== TEXT EXTRACT ==
· · · · ·

Working Capital Adjustments in M&A: How They Work and Where Sellers Lose Money at Closing

Working capital adjustments are the single most common source of post-closing dispute in middle-market M&A. They look mechanical on the page. They are not. The provision is a price-adjustment formula that runs after closing, and the way it is drafted, modeled, and negotiated decides whether the seller walks away with the headline number or with several percentage points less.

Most sellers see the working capital section for the first time in a draft purchase agreement, agree to "ordinary course" and "consistent with past practice," and assume the math will land somewhere reasonable. It rarely does. The buyer's accountants set the target, draft the closing statement, and define what counts as a current asset. By the time the seller's CFO is reviewing the post-closing true-up, the numbers have already moved against the seller, often by amounts that exceed what the negotiating team thought the entire indemnity exposure would be.

This article walks through the mechanics of working capital adjustments in M&A, why they exist, where the negotiation pressure points are, and how sellers can avoid the traps that consistently cost real money at closing.

· · · · ·

== PROVIDED MATERIAL ==
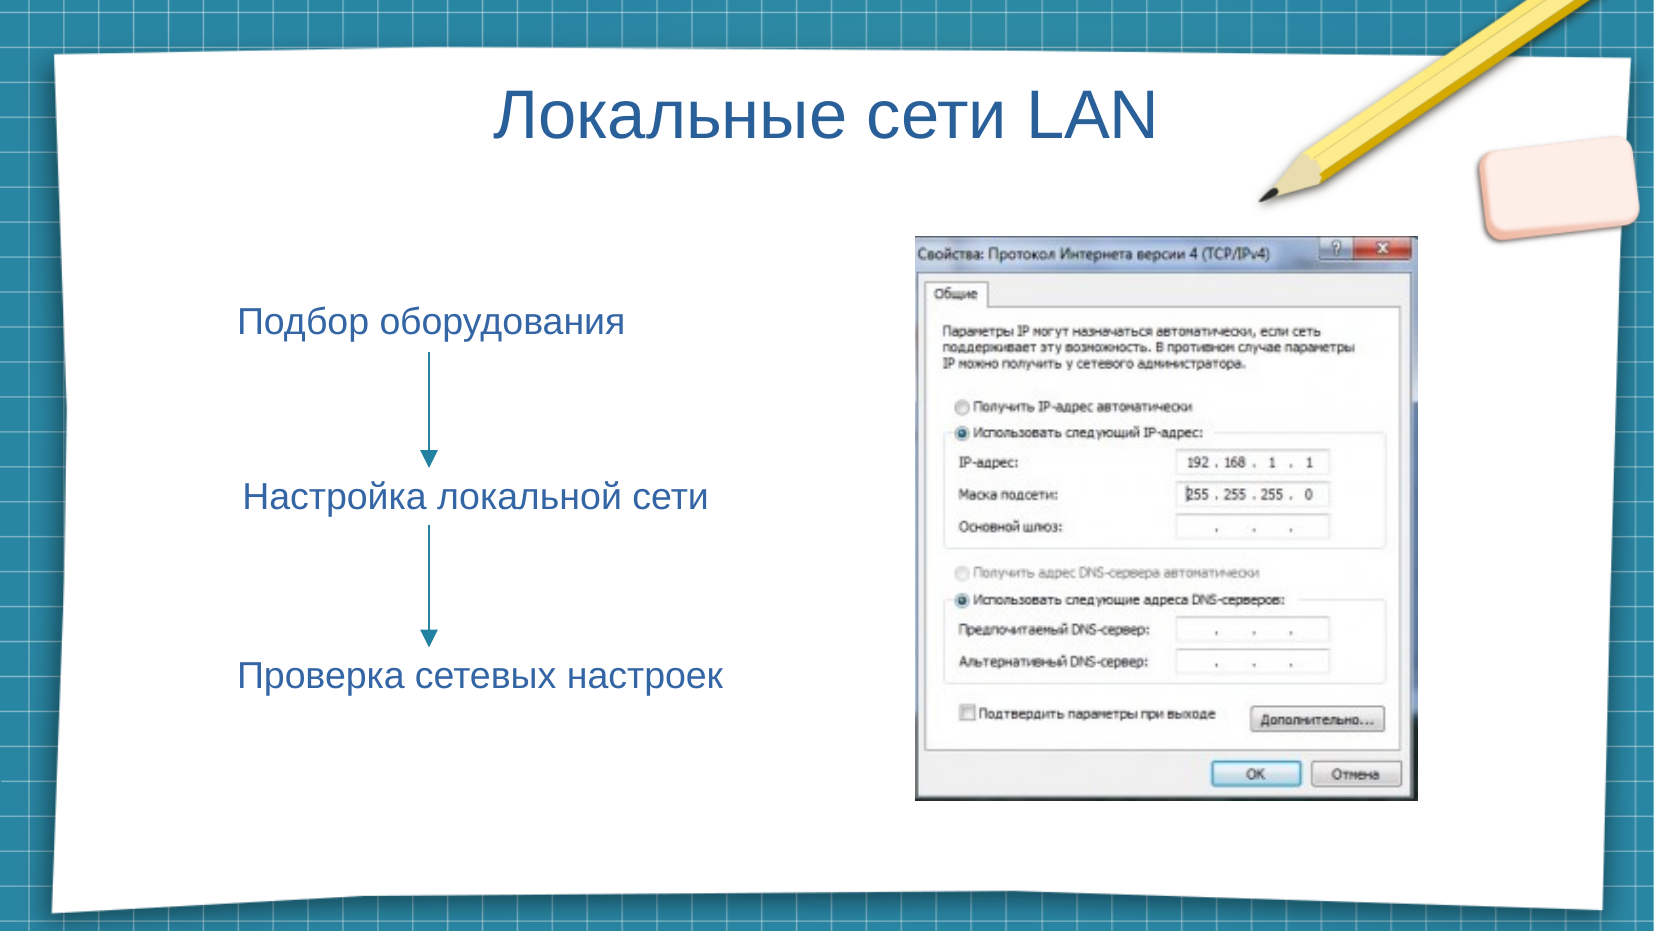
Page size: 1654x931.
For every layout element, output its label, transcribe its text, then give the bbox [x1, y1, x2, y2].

picture [0, 0, 1654, 931]
text_box Проверка сетевых настроек [222, 647, 739, 705]
text_box Подбор оборудования [222, 293, 641, 350]
title Локальные сети LAN [82, 37, 1571, 193]
text_box Настройка локальной сети [227, 467, 725, 525]
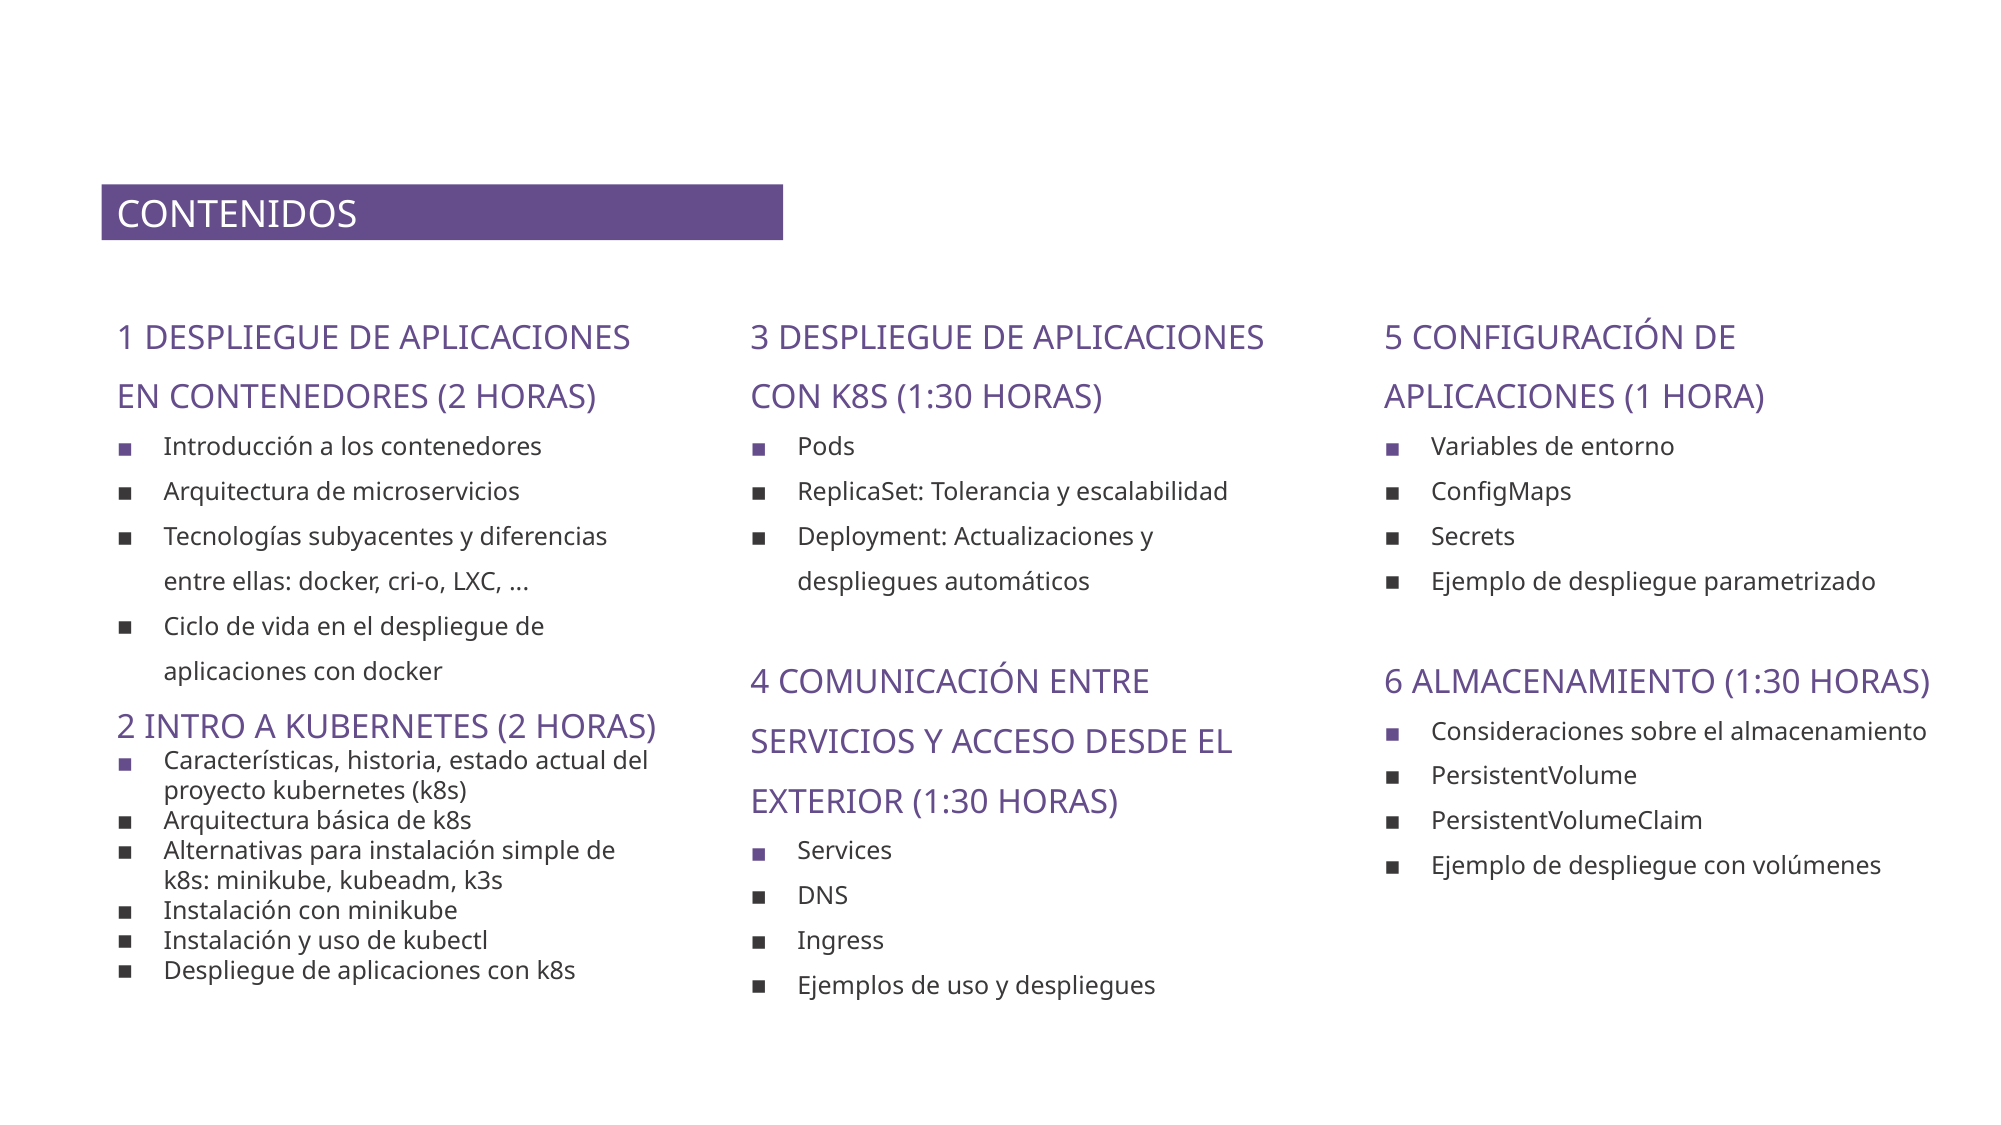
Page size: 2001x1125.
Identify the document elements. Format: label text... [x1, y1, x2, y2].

text_box 1 DESPLIEGUE DE APLICACIONES EN CONTENEDORES (2 HORAS) Introducción a los contenedores Arquitectura de microservicios Tecnologías subyacentes y diferencias entre ellas: docker, cri-o, LXC, ... Ciclo de vida en el despliegue de aplicaciones con docker 2 INTRO A KUBERNETES (2 HORAS) Características, historia, estado actual del proyecto kubernetes (k8s) Arquitectura básica de k8s Alternativas para instalación simple de k8s: minikube, kubeadm, k3s Instalación con minikube Instalación y uso de kubectl Despliegue de aplicaciones con k8s [101, 288, 683, 743]
text_box 5 CONFIGURACIÓN DE APLICACIONES (1 HORA) Variables de entorno ConfigMaps Secrets Ejemplo de despliegue parametrizado 6 ALMACENAMIENTO (1:30 HORAS) Consideraciones sobre el almacenamiento PersistentVolume PersistentVolumeClaim Ejemplo de despliegue con volúmenes [1369, 288, 1950, 743]
text_box CONTENIDOS [101, 184, 784, 241]
text_box 3 DESPLIEGUE DE APLICACIONES CON K8S (1:30 HORAS) Pods ReplicaSet: Tolerancia y escalabilidad Deployment: Actualizaciones y despliegues automáticos 4 COMUNICACIÓN ENTRE SERVICIOS Y ACCESO DESDE EL EXTERIOR (1:30 HORAS) Services DNS Ingress Ejemplos de uso y despliegues [735, 288, 1317, 743]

· · · · ·

== TASK INSTRUCTIONS ==
A – Answer these questions from the text on working capital adjustments in M&A:
(i) What does the text call the single most common source of post-closing dispute in middle-market M&A?
(ii) Who sets the target, drafts the closing statement, and defines what counts as a current asset?
(iii) In what document do most sellers first see the working capital section?
B – Extend the text on working capital adjustments in M&A, picking up after its final sentence.

== ANSWERS ==
A –
(i) Working capital adjustments.
(ii) The buyer's accountants.
(iii) A draft purchase agreement.

B –
Topics covered:

  1. Why Working Capital Even Gets Adjusted

  2. Setting the Working Capital Target

  3. Defining Working Capital: GAAP, Past Practice, and Where Disputes Are Born

  4. Cash, Debt, and the Items That Move Between Categories

  5. The Closing Statement Process and the Dispute Window

  6. The Independent Accountant and What Actually Gets Litigated

  7. Negotiation Points That Matter Most

  8. Where Sellers Lose Money, and How to Stop It

  9. Conclusion

1. Why Working Capital Even Gets Adjusted

The working capital adjustment exists because the purchase price is set months before the deal closes, but the assets and liabilities being delivered at closing are in motion the entire time. Receivables get collected. Inventory turns. Accruals build up. Vendors get paid. The buyer is paying for a going concern that includes a normal level of working capital to operate the business on day one. If the seller delivers less than that normal level, the buyer is effectively underfunding the business and needs a price reduction. If the seller delivers more, the buyer received a windfall and owes the seller the difference.

The mechanism is a true-up. The parties agree on a target level of working capital (the "peg" or "reference amount"), measure actual working capital at closing, and adjust the purchase price up or down by the difference.

Conceptually this is fair. In practice, every input to that formula is contested. The peg is contested. The definition of working capital is contested. The methodology used to calculate the closing balance sheet is contested. The dispute resolution process is contested. None of this is accident, and none of it is symmetrical.

2. Setting the Working Capital Target

The peg is the most consequential number in the entire adjustment provision, and it is the one most often set without enough rigor.

The standard approach is to use a trailing twelve-month average of monthly working capital balances. The logic is that the business has a "normal" level of working capital that fluctuates seasonally, and the average over a full year smooths out those fluctuations and produces a fair benchmark.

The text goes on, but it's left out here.